# RECORDS TO USE
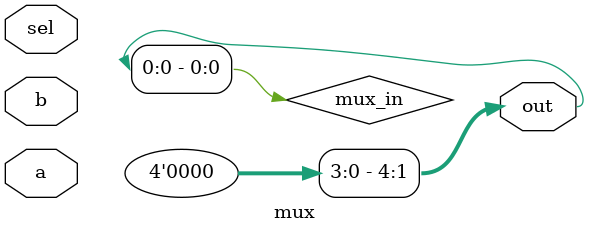
<source format=v>
module mux( 
input [4:0] a, b,
input sel,
output [4:0] out );
// When sel=0, assign a to out. 
// When sel=1, assign b to out.
// Each mux is the mux, invert the mux.
wire mux_invert;
assign mux_invert = (a[sel] == 0)? mux_invert : 1'b0;
// Each mux is the mux, invert the mux.
assign out = mux_invert ? mux_in : mux_in;
endmodule

</source>
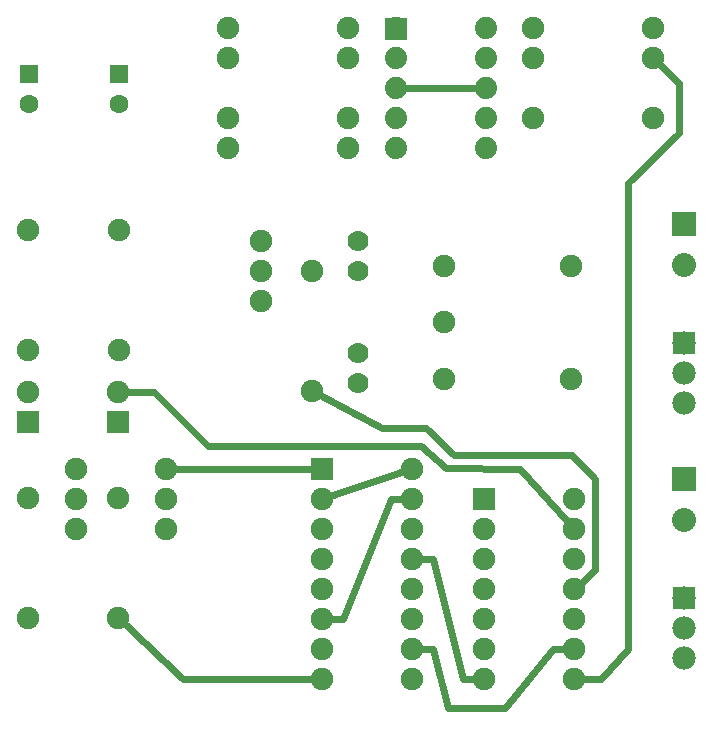
<source format=gbl>
G04 MADE WITH FRITZING*
G04 WWW.FRITZING.ORG*
G04 DOUBLE SIDED*
G04 HOLES PLATED*
G04 CONTOUR ON CENTER OF CONTOUR VECTOR*
%ASAXBY*%
%FSLAX23Y23*%
%MOIN*%
%OFA0B0*%
%SFA1.0B1.0*%
%ADD10C,0.075000*%
%ADD11C,0.075118*%
%ADD12C,0.074803*%
%ADD13C,0.080000*%
%ADD14C,0.070000*%
%ADD15C,0.078000*%
%ADD16C,0.074000*%
%ADD17C,0.062992*%
%ADD18R,0.080000X0.080000*%
%ADD19R,0.075000X0.075000*%
%ADD20R,0.078000X0.078000*%
%ADD21R,0.074000X0.074000*%
%ADD22R,0.062992X0.062992*%
%ADD23C,0.024000*%
%LNCOPPER0*%
G90*
G70*
G54D10*
X622Y1693D03*
X622Y1293D03*
X321Y1693D03*
X321Y1293D03*
G54D11*
X2129Y1570D03*
X1707Y1570D03*
X1707Y1196D03*
X2129Y1196D03*
G54D12*
X1706Y1386D03*
G54D10*
X321Y397D03*
X321Y797D03*
X621Y397D03*
X621Y797D03*
X1268Y1556D03*
X1268Y1156D03*
G54D13*
X2508Y862D03*
X2508Y724D03*
G54D10*
X1840Y796D03*
X2140Y796D03*
X1840Y696D03*
X2140Y696D03*
X1840Y596D03*
X2140Y596D03*
X1840Y496D03*
X2140Y496D03*
X1840Y396D03*
X2140Y396D03*
X1840Y296D03*
X2140Y296D03*
X1840Y196D03*
X2140Y196D03*
X1300Y896D03*
X1600Y896D03*
X1300Y796D03*
X1600Y796D03*
X1300Y696D03*
X1600Y696D03*
X1300Y596D03*
X1600Y596D03*
X1300Y496D03*
X1600Y496D03*
X1300Y396D03*
X1600Y396D03*
X1300Y296D03*
X1600Y296D03*
X1300Y196D03*
X1600Y196D03*
X479Y896D03*
X479Y796D03*
X479Y696D03*
X779Y896D03*
X779Y796D03*
X779Y696D03*
X1096Y1656D03*
X1096Y1556D03*
X1096Y1456D03*
G54D14*
X1420Y1181D03*
X1420Y1281D03*
X1420Y1656D03*
X1420Y1556D03*
G54D10*
X621Y1050D03*
X621Y1150D03*
X321Y1051D03*
X321Y1151D03*
G54D15*
X2507Y466D03*
X2507Y366D03*
X2507Y266D03*
G54D16*
X1546Y2364D03*
X1546Y2264D03*
X1546Y2164D03*
X1546Y2064D03*
X1546Y1965D03*
X1847Y1965D03*
X1847Y2064D03*
X1847Y2164D03*
X1847Y2264D03*
X1847Y2364D03*
X1546Y2364D03*
X1546Y2264D03*
X1546Y2164D03*
X1546Y2064D03*
X1546Y1965D03*
X1847Y1965D03*
X1847Y2064D03*
X1847Y2164D03*
X1847Y2264D03*
X1847Y2364D03*
G54D10*
X988Y2364D03*
X1388Y2364D03*
X987Y2264D03*
X1387Y2264D03*
X987Y2064D03*
X1387Y2064D03*
X987Y1964D03*
X1387Y1964D03*
X2003Y2064D03*
X2403Y2064D03*
X2002Y2264D03*
X2402Y2264D03*
X2003Y2364D03*
X2403Y2364D03*
G54D17*
X622Y2211D03*
X622Y2112D03*
X322Y2210D03*
X322Y2112D03*
G54D13*
X2508Y1712D03*
X2508Y1574D03*
G54D15*
X2508Y1316D03*
X2508Y1216D03*
X2508Y1116D03*
G54D18*
X2508Y862D03*
G54D19*
X1840Y796D03*
X1300Y896D03*
X621Y1050D03*
X321Y1051D03*
G54D20*
X2507Y466D03*
G54D21*
X1547Y2363D03*
G54D22*
X622Y2211D03*
X322Y2210D03*
G54D18*
X2508Y1712D03*
G54D20*
X2508Y1316D03*
G54D23*
X1816Y2164D02*
X1577Y2164D01*
D02*
X919Y973D02*
X1630Y973D01*
D02*
X1961Y895D02*
X2121Y717D01*
D02*
X1713Y897D02*
X1961Y895D01*
D02*
X1630Y973D02*
X1713Y897D01*
D02*
X739Y1150D02*
X919Y973D01*
D02*
X649Y1150D02*
X739Y1150D01*
D02*
X1770Y196D02*
X1669Y596D01*
D02*
X1669Y596D02*
X1629Y596D01*
D02*
X1812Y196D02*
X1770Y196D01*
D02*
X808Y896D02*
X1271Y896D01*
D02*
X837Y196D02*
X1271Y196D01*
D02*
X642Y377D02*
X837Y196D01*
D02*
X1531Y796D02*
X1369Y396D01*
D02*
X1369Y396D02*
X1329Y396D01*
D02*
X1571Y796D02*
X1531Y796D01*
D02*
X1719Y98D02*
X1909Y98D01*
D02*
X1909Y98D02*
X2071Y296D01*
D02*
X1670Y296D02*
X1719Y98D01*
D02*
X2071Y296D02*
X2112Y296D01*
D02*
X1629Y296D02*
X1670Y296D01*
D02*
X2211Y862D02*
X2135Y942D01*
D02*
X1648Y1031D02*
X1500Y1031D01*
D02*
X2135Y942D02*
X1741Y942D01*
D02*
X1741Y942D02*
X1648Y1031D01*
D02*
X2211Y558D02*
X2211Y862D01*
D02*
X1500Y1031D02*
X1293Y1142D01*
D02*
X2162Y515D02*
X2211Y558D01*
D02*
X2489Y2016D02*
X2319Y1848D01*
D02*
X2319Y1848D02*
X2319Y296D01*
D02*
X2489Y2180D02*
X2489Y2016D01*
D02*
X2423Y2244D02*
X2489Y2180D01*
D02*
X2319Y296D02*
X2230Y196D01*
D02*
X2230Y196D02*
X2169Y196D01*
D02*
X1573Y887D02*
X1327Y805D01*
G04 End of Copper0*
M02*
</source>
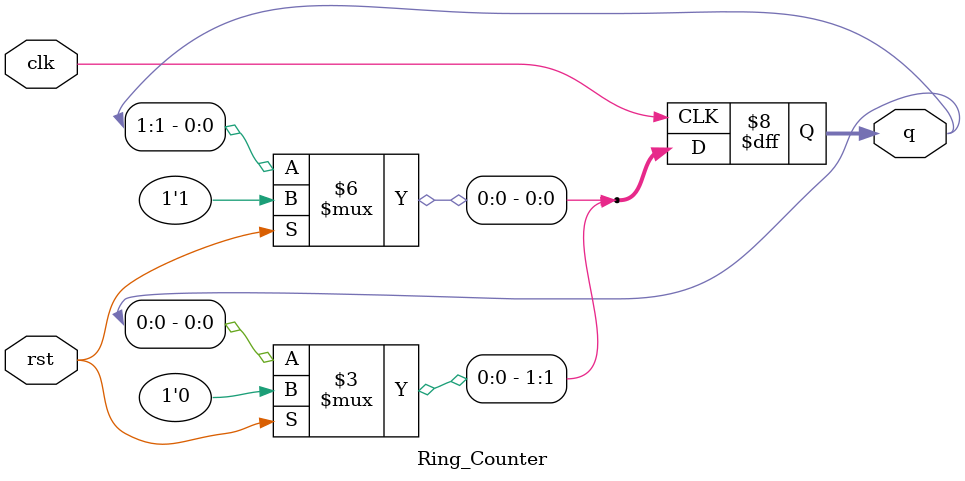
<source format=v>
module Ring_Counter(
	input clk,
	input rst,
	output reg [1:0]q
);

always@(posedge clk) begin
	if (rst) q<=2'b01;
	else begin
	q[1]<=q[0];
	q[0]<=q[1];

end


end
endmodule

</source>
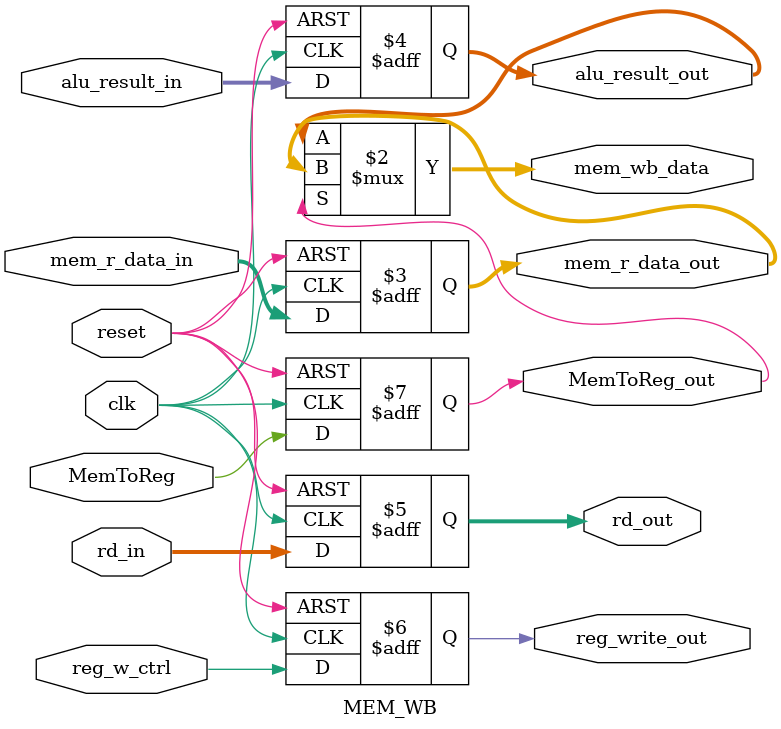
<source format=sv>
module MEM_WB (
    input logic clk, reset,
    input logic [31:0] mem_r_data_in,
    input logic [31:0] alu_result_in,
    input logic [4:0] rd_in,
    input logic reg_w_ctrl,
    input logic MemToReg,
    output logic [31:0] mem_wb_data,
    output logic [31:0] mem_r_data_out, 
    output logic [31:0] alu_result_out,
    output logic [4:0] rd_out,
    output logic reg_write_out,
    output logic MemToReg_out
);
    always_ff @(posedge clk or posedge reset) begin
        if (reset) begin
            mem_r_data_out  <= 0;
            alu_result_out <= 0;
            rd_out         <= 0;
            reg_write_out  <= 0;
            MemToReg_out       <=0;
        end else begin
            mem_r_data_out  <= mem_r_data_in;
            alu_result_out <= alu_result_in;
            rd_out         <= rd_in;
            reg_write_out  <= reg_w_ctrl;
            MemToReg_out   <= MemToReg;
        end
        
    end
    
    assign mem_wb_data = MemToReg_out ? mem_r_data_out : alu_result_out;
    
endmodule

</source>
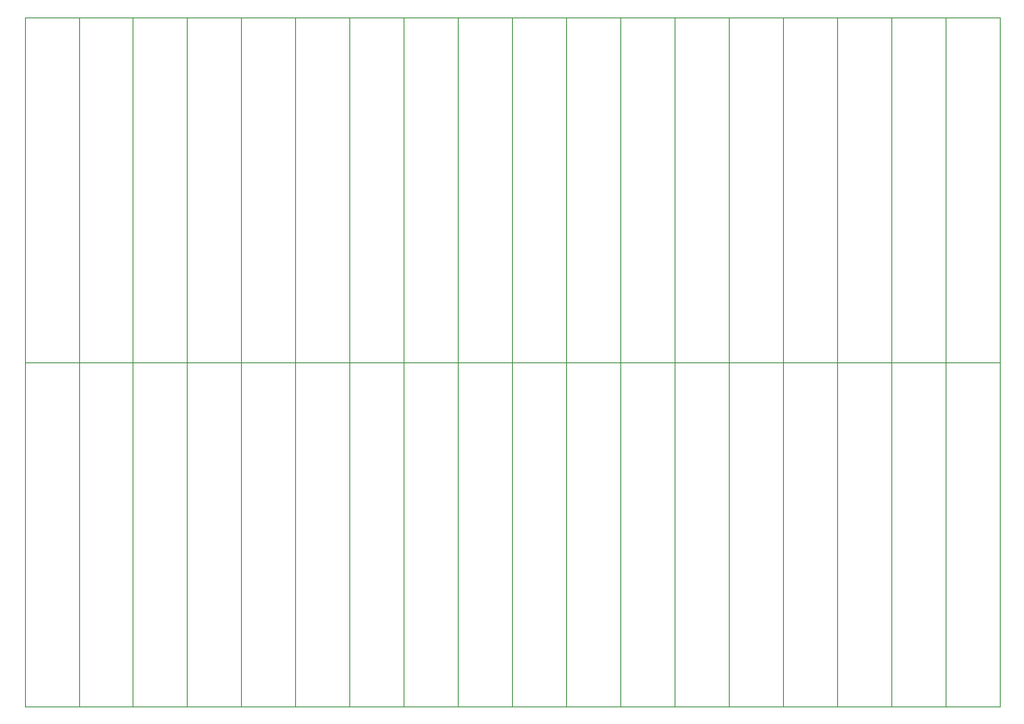
<source format=gbr>
G04 #@! TF.GenerationSoftware,KiCad,Pcbnew,5.1.5+dfsg1-2build2*
G04 #@! TF.CreationDate,2022-01-03T21:35:01-05:00*
G04 #@! TF.ProjectId,,58585858-5858-4585-9858-585858585858,rev?*
G04 #@! TF.SameCoordinates,Original*
G04 #@! TF.FileFunction,Profile,NP*
%FSLAX46Y46*%
G04 Gerber Fmt 4.6, Leading zero omitted, Abs format (unit mm)*
G04 Created by KiCad (PCBNEW 5.1.5+dfsg1-2build2) date 2022-01-03 21:35:01*
%MOMM*%
%LPD*%
G04 APERTURE LIST*
%ADD10C,0.050000*%
G04 APERTURE END LIST*
D10*
X176316900Y-123581500D02*
X181816900Y-123581500D01*
X170816900Y-123581500D02*
X176316900Y-123581500D01*
X165316900Y-123581500D02*
X170816900Y-123581500D01*
X159816900Y-123581500D02*
X165316900Y-123581500D01*
X154316900Y-123581500D02*
X159816900Y-123581500D01*
X148816900Y-123581500D02*
X154316900Y-123581500D01*
X143316900Y-123581500D02*
X148816900Y-123581500D01*
X137816900Y-123581500D02*
X143316900Y-123581500D01*
X132316900Y-123581500D02*
X137816900Y-123581500D01*
X126816900Y-123581500D02*
X132316900Y-123581500D01*
X121316900Y-123581500D02*
X126816900Y-123581500D01*
X115816900Y-123581500D02*
X121316900Y-123581500D01*
X110316900Y-123581500D02*
X115816900Y-123581500D01*
X104816900Y-123581500D02*
X110316900Y-123581500D01*
X99316900Y-123581500D02*
X104816900Y-123581500D01*
X93816900Y-123581500D02*
X99316900Y-123581500D01*
X88316900Y-123581500D02*
X93816900Y-123581500D01*
X82816900Y-123581500D02*
X88316900Y-123581500D01*
X176316900Y-88581500D02*
X181816900Y-88581500D01*
X170816900Y-88581500D02*
X176316900Y-88581500D01*
X165316900Y-88581500D02*
X170816900Y-88581500D01*
X159816900Y-88581500D02*
X165316900Y-88581500D01*
X154316900Y-88581500D02*
X159816900Y-88581500D01*
X148816900Y-88581500D02*
X154316900Y-88581500D01*
X143316900Y-88581500D02*
X148816900Y-88581500D01*
X137816900Y-88581500D02*
X143316900Y-88581500D01*
X132316900Y-88581500D02*
X137816900Y-88581500D01*
X126816900Y-88581500D02*
X132316900Y-88581500D01*
X121316900Y-88581500D02*
X126816900Y-88581500D01*
X115816900Y-88581500D02*
X121316900Y-88581500D01*
X110316900Y-88581500D02*
X115816900Y-88581500D01*
X104816900Y-88581500D02*
X110316900Y-88581500D01*
X99316900Y-88581500D02*
X104816900Y-88581500D01*
X93816900Y-88581500D02*
X99316900Y-88581500D01*
X88316900Y-88581500D02*
X93816900Y-88581500D01*
X176316900Y-88581500D02*
X181816900Y-88581500D01*
X170816900Y-88581500D02*
X176316900Y-88581500D01*
X165316900Y-88581500D02*
X170816900Y-88581500D01*
X159816900Y-88581500D02*
X165316900Y-88581500D01*
X154316900Y-88581500D02*
X159816900Y-88581500D01*
X148816900Y-88581500D02*
X154316900Y-88581500D01*
X143316900Y-88581500D02*
X148816900Y-88581500D01*
X137816900Y-88581500D02*
X143316900Y-88581500D01*
X132316900Y-88581500D02*
X137816900Y-88581500D01*
X126816900Y-88581500D02*
X132316900Y-88581500D01*
X121316900Y-88581500D02*
X126816900Y-88581500D01*
X115816900Y-88581500D02*
X121316900Y-88581500D01*
X110316900Y-88581500D02*
X115816900Y-88581500D01*
X104816900Y-88581500D02*
X110316900Y-88581500D01*
X99316900Y-88581500D02*
X104816900Y-88581500D01*
X93816900Y-88581500D02*
X99316900Y-88581500D01*
X88316900Y-88581500D02*
X93816900Y-88581500D01*
X82816900Y-88581500D02*
X88316900Y-88581500D01*
X176316900Y-53581500D02*
X181816900Y-53581500D01*
X170816900Y-53581500D02*
X176316900Y-53581500D01*
X165316900Y-53581500D02*
X170816900Y-53581500D01*
X159816900Y-53581500D02*
X165316900Y-53581500D01*
X154316900Y-53581500D02*
X159816900Y-53581500D01*
X148816900Y-53581500D02*
X154316900Y-53581500D01*
X143316900Y-53581500D02*
X148816900Y-53581500D01*
X137816900Y-53581500D02*
X143316900Y-53581500D01*
X132316900Y-53581500D02*
X137816900Y-53581500D01*
X126816900Y-53581500D02*
X132316900Y-53581500D01*
X121316900Y-53581500D02*
X126816900Y-53581500D01*
X115816900Y-53581500D02*
X121316900Y-53581500D01*
X110316900Y-53581500D02*
X115816900Y-53581500D01*
X104816900Y-53581500D02*
X110316900Y-53581500D01*
X99316900Y-53581500D02*
X104816900Y-53581500D01*
X93816900Y-53581500D02*
X99316900Y-53581500D01*
X88316900Y-53581500D02*
X93816900Y-53581500D01*
X181816900Y-88581500D02*
X181816900Y-123581500D01*
X176316900Y-88581500D02*
X176316900Y-123581500D01*
X170816900Y-88581500D02*
X170816900Y-123581500D01*
X165316900Y-88581500D02*
X165316900Y-123581500D01*
X159816900Y-88581500D02*
X159816900Y-123581500D01*
X154316900Y-88581500D02*
X154316900Y-123581500D01*
X148816900Y-88581500D02*
X148816900Y-123581500D01*
X143316900Y-88581500D02*
X143316900Y-123581500D01*
X137816900Y-88581500D02*
X137816900Y-123581500D01*
X132316900Y-88581500D02*
X132316900Y-123581500D01*
X126816900Y-88581500D02*
X126816900Y-123581500D01*
X121316900Y-88581500D02*
X121316900Y-123581500D01*
X115816900Y-88581500D02*
X115816900Y-123581500D01*
X110316900Y-88581500D02*
X110316900Y-123581500D01*
X104816900Y-88581500D02*
X104816900Y-123581500D01*
X99316900Y-88581500D02*
X99316900Y-123581500D01*
X93816900Y-88581500D02*
X93816900Y-123581500D01*
X88316900Y-88581500D02*
X88316900Y-123581500D01*
X181816900Y-53581500D02*
X181816900Y-88581500D01*
X176316900Y-53581500D02*
X176316900Y-88581500D01*
X170816900Y-53581500D02*
X170816900Y-88581500D01*
X165316900Y-53581500D02*
X165316900Y-88581500D01*
X159816900Y-53581500D02*
X159816900Y-88581500D01*
X154316900Y-53581500D02*
X154316900Y-88581500D01*
X148816900Y-53581500D02*
X148816900Y-88581500D01*
X143316900Y-53581500D02*
X143316900Y-88581500D01*
X137816900Y-53581500D02*
X137816900Y-88581500D01*
X132316900Y-53581500D02*
X132316900Y-88581500D01*
X126816900Y-53581500D02*
X126816900Y-88581500D01*
X121316900Y-53581500D02*
X121316900Y-88581500D01*
X115816900Y-53581500D02*
X115816900Y-88581500D01*
X110316900Y-53581500D02*
X110316900Y-88581500D01*
X104816900Y-53581500D02*
X104816900Y-88581500D01*
X99316900Y-53581500D02*
X99316900Y-88581500D01*
X93816900Y-53581500D02*
X93816900Y-88581500D01*
X176316900Y-88581500D02*
X176316900Y-123581500D01*
X170816900Y-88581500D02*
X170816900Y-123581500D01*
X165316900Y-88581500D02*
X165316900Y-123581500D01*
X159816900Y-88581500D02*
X159816900Y-123581500D01*
X154316900Y-88581500D02*
X154316900Y-123581500D01*
X148816900Y-88581500D02*
X148816900Y-123581500D01*
X143316900Y-88581500D02*
X143316900Y-123581500D01*
X137816900Y-88581500D02*
X137816900Y-123581500D01*
X132316900Y-88581500D02*
X132316900Y-123581500D01*
X126816900Y-88581500D02*
X126816900Y-123581500D01*
X121316900Y-88581500D02*
X121316900Y-123581500D01*
X115816900Y-88581500D02*
X115816900Y-123581500D01*
X110316900Y-88581500D02*
X110316900Y-123581500D01*
X104816900Y-88581500D02*
X104816900Y-123581500D01*
X99316900Y-88581500D02*
X99316900Y-123581500D01*
X93816900Y-88581500D02*
X93816900Y-123581500D01*
X88316900Y-88581500D02*
X88316900Y-123581500D01*
X82816900Y-88581500D02*
X82816900Y-123581500D01*
X176316900Y-53581500D02*
X176316900Y-88581500D01*
X170816900Y-53581500D02*
X170816900Y-88581500D01*
X165316900Y-53581500D02*
X165316900Y-88581500D01*
X159816900Y-53581500D02*
X159816900Y-88581500D01*
X154316900Y-53581500D02*
X154316900Y-88581500D01*
X148816900Y-53581500D02*
X148816900Y-88581500D01*
X143316900Y-53581500D02*
X143316900Y-88581500D01*
X137816900Y-53581500D02*
X137816900Y-88581500D01*
X132316900Y-53581500D02*
X132316900Y-88581500D01*
X126816900Y-53581500D02*
X126816900Y-88581500D01*
X121316900Y-53581500D02*
X121316900Y-88581500D01*
X115816900Y-53581500D02*
X115816900Y-88581500D01*
X110316900Y-53581500D02*
X110316900Y-88581500D01*
X104816900Y-53581500D02*
X104816900Y-88581500D01*
X99316900Y-53581500D02*
X99316900Y-88581500D01*
X93816900Y-53581500D02*
X93816900Y-88581500D01*
X88316900Y-53581500D02*
X88316900Y-88581500D01*
X82816900Y-88581500D02*
X88316900Y-88581500D01*
X82816900Y-53581500D02*
X88316900Y-53581500D01*
X88316900Y-53581500D02*
X88316900Y-88581500D01*
X82816900Y-53581500D02*
X82816900Y-88581500D01*
M02*

</source>
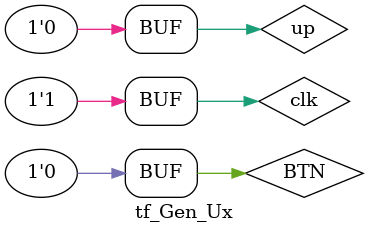
<source format=v>
`timescale 1ns / 1ps


module tf_Gen_Ux;

	// Inputs
	reg clk;
	reg up;
	reg BTN;

	// Outputs
	wire ceo;
	wire ce1ms;
	wire Ux;
	wire [15:0] Xf;

	// Instantiate the Unit Under Test (UUT)
	Gen_Ux uut (
		.clk(clk), 
		.ceo(ceo), 
		.up(up), 
		.ce1ms(ce1ms), 
		.BTN(BTN), 
		.Ux(Ux), 
		.Xf(Xf)
	);

parameter Tclk = 20; //Tclk=1/Fclk=1/50 mHz = 20 ns
always begin clk=0 ; #(Tclk/2) clk=1; #(Tclk/2) ; end

	initial begin
		// Initialize Inputs
		up = 0;
		BTN = 0;

		// Wait 100 ns for global reset to finish
		#100;
		BTN = 1;
		#1000000
		BTN = 0;
        
		// Add stimulus here

	end
      
endmodule


</source>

# TASK TO CARRY OUT
Could the lines from the first entry through the line that contains "assign mux_invert = (a[sel]" be copied exactly, with all pictures left out?

# SOLVED EXERCISE
<source format=v>
module mux( 
input [4:0] a, b,
input sel,
output [4:0] out );
// When sel=0, assign a to out. 
// When sel=1, assign b to out.
// Each mux is the mux, invert the mux.
wire mux_invert;
assign mux_invert = (a[sel] == 0)? mux_invert : 1'b0;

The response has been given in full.